August 1, 2011 at 10:46 am
(3) susan says:

Just wanted to extend my thoughts to you – obviously this wonderful artist was extremely important to you. Always difficult to lose those close to us, but also those who don’t fall into our immediate ‘family/friend’ category. I’m sure Mr. Freud would be quite touched knowing how revered he was in your life.

August 1, 2011 at 11:52 am
(4) Marion BE says:

@Sue — Delighted you enjoy the site! Starting to paint yourself adds a whole new dimension to enjoying art exhibitions, as you see things different than when you’ve never (or not yet) tried to create something yourself.

@Edward — I do hope it’s somewhere in the UK that I can get to relatively easily!

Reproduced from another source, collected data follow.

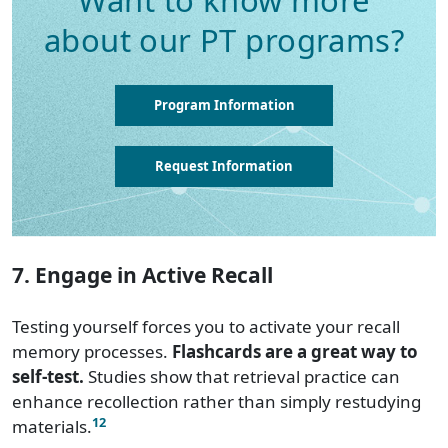
Want to know more
about our PT programs?
Program Information
Request Information
7. Engage in Active Recall
Testing yourself forces you to activate your recall
memory processes.
Flashcards are a great way to
self-test.
Studies show that retrieval practice can
enhance recollection rather than simply restudying
12
materials.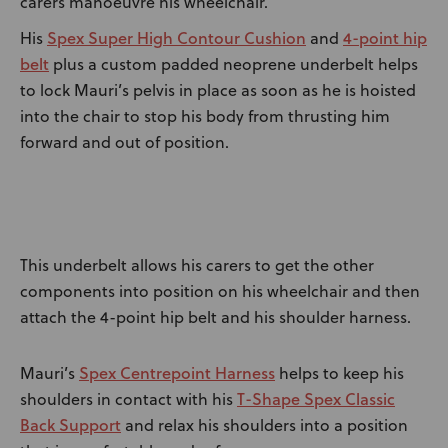
carers manoeuvre his wheelchair.
Spex Super High Contour Cushion
4-point hip
His
and
belt
plus a custom padded neoprene underbelt helps
to lock Mauri’s pelvis in place as soon as he is hoisted
into the chair to stop his body from thrusting him
forward and out of position.
This underbelt allows his carers to get the other
components into position on his wheelchair and then
attach the 4-point hip belt and his shoulder harness.
Spex Centrepoint Harness
Mauri’s
helps to keep his
T-Shape Spex Classic
shoulders in contact with his
Back Support
and relax his shoulders into a position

@Susan — That art can speak so strongly to you without you ever knowing the creator is part of its power and wonder, as far as I’m concerned.

August 2, 2011 at 11:44 am
(5) moyra ashford says:

How interesting your passion for his paintings …I am torn, as though I sense the huge presence of his paintings, I feel he did not like flesh and find something perverse about painters who repeatly paint what they do not like. And some of this flesh is ghastly, like corn-fed chicken. Also, having read so many obituaries, it seems he had a cruel nature, treating women horribly. And what a privileged, indulgent life…well, in general I find it hard to separate the life from the art, even if the art is bold. I hate Dali, love Rembrant, yet love Picasso (despite his serial mistreatment of women) because of Guernica, anti-fascism and just because of his huge variety and endless energy. Not sure one can say the same of Freud. Do you think the art v. the life lived is worthy of a discussion?

August 2, 2011 at 12:28 pm
(6) About.com Guide to Painting says:

It depends whose point of view you read; certainly I don’t think individuals would have modelled for him multiple times if it had been a hideous experience. Unhappy marriage; he’s hardly unique in that. Demanding of his models; you’d expect that from someone who looked at things as intensely as he did.

I don’t believe the “he didn’t like flesh” — he chose to paint figures in this style later in his career. His earlier work is quite different, prettier and more conventionally beautiful. He’s looking at flesh and the colours in skin the way Monet did at lilyponds. Most flesh is anything but pretty, uniform in colour or smooth; that’s why magazines and films use so much makeup and retouching.

Ultimately it’s the art that survives, though the life behind it does influence how we feel about it. Learning something you don’t like about an artist doesn’t change the artwork, it changes your perception, and might that not say more about oneself than the artist?